「我々は艦娘達の保護を優先とし、特捜三課は座礁輸送船の捜索を」
俺は会議室に並ぶ捜査員艦娘に指示を出した。
「了解です」
捜査員艦娘が会議室から出ようとした時、
「特捜本部より各局…特捜本部より各局」
特捜本部からの緊急無線が入った。
「………全員そのまま!」
俺達は各々その場で内容を聞いた、
「当該被疑者職業住所不定『猪戸 高揚』並びに同『猪の倉 久良』、『丈競山 海斗』の身柄を横須賀駅にて確保………繰り返す………」
俺は通信が終わると、
「聞いてのとおりだが、引き続き一課は背後関係、三課は被害者艦娘の救助にあたってくれ以上!」
俺は改めて指示を出すと、会議室を出た。
「警部、猿渡警視から緊急の帰庁命令です、一体何が………」
間宮が追加の通信を俺に伝えた。
「俺にもわからん………」
俺は明石経由で全員の撤収指示を出した。
「全員そのまま聞いてくれ、先程猿渡警視から俺達二課から三課へ捜査を引き継いで豊洲庁舎へ戻る旨の命令がきた、速やかに機材を纏めて撤収準備に掛かってくれ」
俺は全員に指示を出すと、ホテル関係者や民間協力者にその旨を話し、引き続き三課が捜査にあたることを伝えた。
「警部、撤収準備完了です」
明石が報告に来た。
「そうか…それじゃ撤収しますか、総員乗車!」
明石以下の二課員達が一斉に捜査車両に乗り込んだ。
「支配人、お世話になりました、この事件が完全に解決するまでは三課と一課が残りますので、引き続きお願いします」
俺はホテルの支配人に挨拶をすると、明石と東京行きの新幹線に飛び乗った。
「一体何が………」
俺は駅で待っていた県警の捜査課長から一通の封筒を受け取っていた。
「………………こいつらか!」
そう封筒の中身は今回の事件の背後にあった非合法組織とそこが運営する特殊風俗の詳細だった。

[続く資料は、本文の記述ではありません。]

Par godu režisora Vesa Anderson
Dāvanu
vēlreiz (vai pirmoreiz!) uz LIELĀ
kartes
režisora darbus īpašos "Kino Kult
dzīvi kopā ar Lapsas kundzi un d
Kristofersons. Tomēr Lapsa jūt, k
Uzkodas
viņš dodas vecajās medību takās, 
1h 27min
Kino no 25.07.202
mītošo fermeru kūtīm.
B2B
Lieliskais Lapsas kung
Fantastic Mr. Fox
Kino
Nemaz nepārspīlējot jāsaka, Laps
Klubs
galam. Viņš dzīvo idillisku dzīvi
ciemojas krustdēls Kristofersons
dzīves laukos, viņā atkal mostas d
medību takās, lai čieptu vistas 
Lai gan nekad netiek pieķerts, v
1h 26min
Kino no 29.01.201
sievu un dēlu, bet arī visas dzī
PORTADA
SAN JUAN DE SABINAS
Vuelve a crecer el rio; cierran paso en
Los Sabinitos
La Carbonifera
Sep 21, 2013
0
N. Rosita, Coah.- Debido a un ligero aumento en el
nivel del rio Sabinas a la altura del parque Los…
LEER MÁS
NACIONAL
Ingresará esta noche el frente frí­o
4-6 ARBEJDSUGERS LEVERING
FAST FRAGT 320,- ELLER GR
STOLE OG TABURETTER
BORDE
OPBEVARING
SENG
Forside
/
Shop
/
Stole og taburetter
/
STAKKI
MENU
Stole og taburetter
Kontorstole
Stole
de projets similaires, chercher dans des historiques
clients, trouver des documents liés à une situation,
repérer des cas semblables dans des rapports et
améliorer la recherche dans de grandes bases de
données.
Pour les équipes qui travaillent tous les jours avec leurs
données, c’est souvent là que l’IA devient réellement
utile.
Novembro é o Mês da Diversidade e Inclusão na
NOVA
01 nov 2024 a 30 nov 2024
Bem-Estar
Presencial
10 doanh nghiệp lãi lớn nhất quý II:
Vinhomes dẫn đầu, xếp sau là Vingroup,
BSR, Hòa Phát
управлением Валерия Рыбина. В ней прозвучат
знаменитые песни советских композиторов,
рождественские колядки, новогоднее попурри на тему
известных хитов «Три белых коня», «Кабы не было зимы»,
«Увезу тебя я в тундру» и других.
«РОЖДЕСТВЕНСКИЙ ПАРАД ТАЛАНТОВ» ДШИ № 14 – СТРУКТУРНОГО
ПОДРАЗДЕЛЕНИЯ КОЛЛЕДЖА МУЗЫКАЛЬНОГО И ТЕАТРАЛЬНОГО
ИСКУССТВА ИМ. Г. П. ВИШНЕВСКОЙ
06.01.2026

「艦娘は人間と性行為しても妊娠しにくく、年齢もある程度固定化………」
俺は資料を読んでいるうちにあることに気がついた。
「この内容、一般人には知らされていないはずなのにどうして………まさか!そうとしか………」
俺の予想では海軍内それも高官が関わっているとみた、実際にそれしか考えられなかったのだ。
「問題は、〇〇鎮守府の被疑者が何処まで知ってるかだな」
俺は資料に目を通しながらコーヒーを口に含んだ。
隣では俺の手渡した資料を明石も読んでいた。
「警部、やはり」
「あぁそこに行き着くな」
明石も内部の協力者に考えが行き着いたようだった。
「まぁあとは豊洲庁舎に帰ってからだな、今は呑むか」
俺は車内販売の売り子を呼び止めるとつまみとビール二人分を買った、
「明石ほれ」
俺は明石にビールとツマミを渡した。
「いただきます」
明石がビールのプルトップを開けた。
「たまりませんね、この一口が!」
俺と明石は新橋迄の一時の安らぎに浸っていた。